À partir de la fin des années 1990 et du début des années 2000, le pouvoir politique a compris l’enjeu symbolique et politique des interprétations rétrogrades et islamistes de la religion. C’est à ce moment qu’il a été décidé de s’ouvrir sur la philosophie, en tolérant l’ouverture des départements de philosophie dans les nouvelles facultés de lettres et de sciences humaines.
Mais j’estime que cela était un peu trop tard, car les intégristes avaient déjà investi les départements d’études islamiques – créés grâce aux soutiens de milieux wahhabites -, le monde de l’édition, et les prêches. Les grandes tendances sont devenues rétrogrades et réactionnaires. Les élans modernistes sont devenus minoritaires.

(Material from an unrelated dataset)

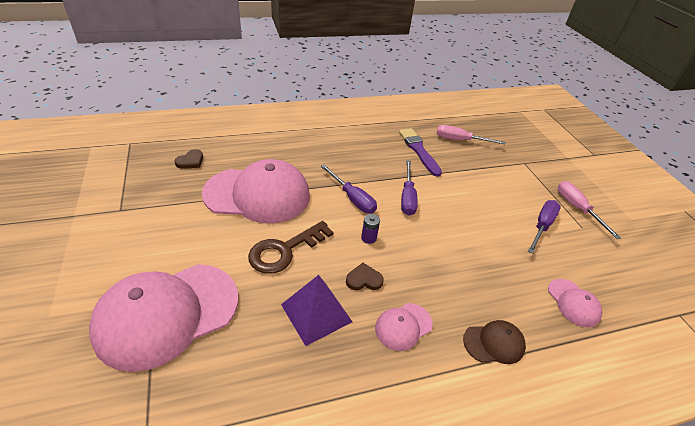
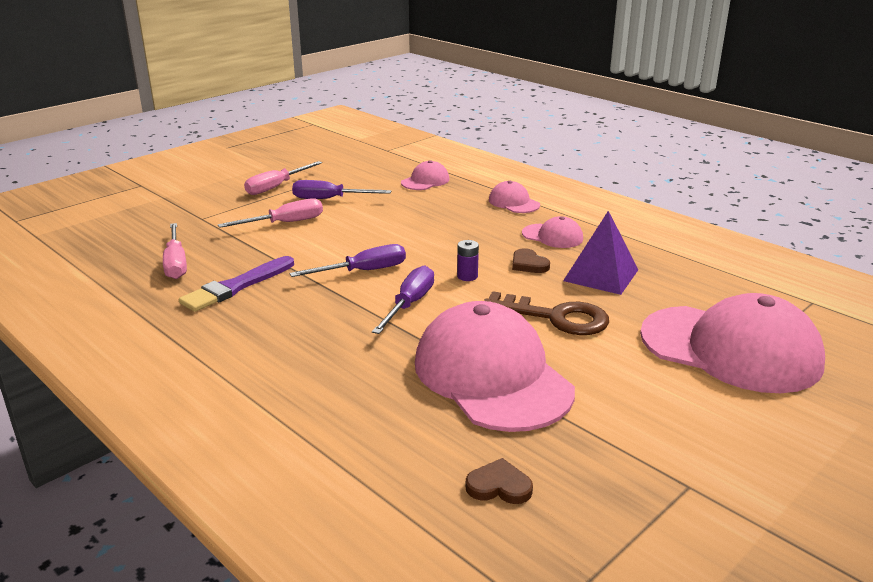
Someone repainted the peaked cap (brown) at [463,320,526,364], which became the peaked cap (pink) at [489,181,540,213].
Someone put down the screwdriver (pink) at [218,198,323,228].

Néanmoins, il semble que la réalité culturelle au Maroc reste, en fait, mouvante et ambivalente. On trouve des foyers, des structures, des noyaux qui continuent à investir le champ de la philosophie et de la pensée moderne dans différentes villes marocaines, et non pas seulement à Rabat et Casablanca. Jusqu’à quel point vont-ils réactiver une volonté de savoir, intérioriser le sens critique et créer une tradition de réflexion philosophique? Je ne le sais pas.
Autour de la polémique du manuel d’éducation islamique, il y a eu, en effet, une réaction forte des enseignants de philosophie, qui se poursuit encore, mais je suis convaincu que la véritable pratique de cette discipline reste relativement marginale.
On lit des travaux d’individus, on observe des actions louables de petites associations ou de groupes qui tentent de résister. Cependant, je suis certain que le Maroc a besoin d’un grand contrat national pour l’adoption de stratégies innovantes dans les domaines de la culture et de l’enseignement si on veut effectivement produire une génération capable de réfléchir, de communiquer, d’entreprendre et de former des esprits libres au lieu de se résigner aux tentatives envahissantes qui favorisent la fermeture des esprits.
(*) Professeur de philosophie moderne, d’esthétique et de communication à l’université Mohammed V de Rabat, Mohammed Noureddine Affaya a récemment publié « Conscience et reconnaissance » (Ed, Al Markaz al Aarabi lilkitab, Beyrouth-Casablanca, 2017 ), « Communication de l’adversité. Identité, démocratie, création » (Ed Azzamane, Rabat, 2016), « À propos de la critique philosophique contemporaine. Ses fondements occidentaux et ses manifestations arabes », Markaz dirassat al wahda al aarabia, Beyrouth, 2014 (Prix du meilleur livre arabe pour l’année 2015).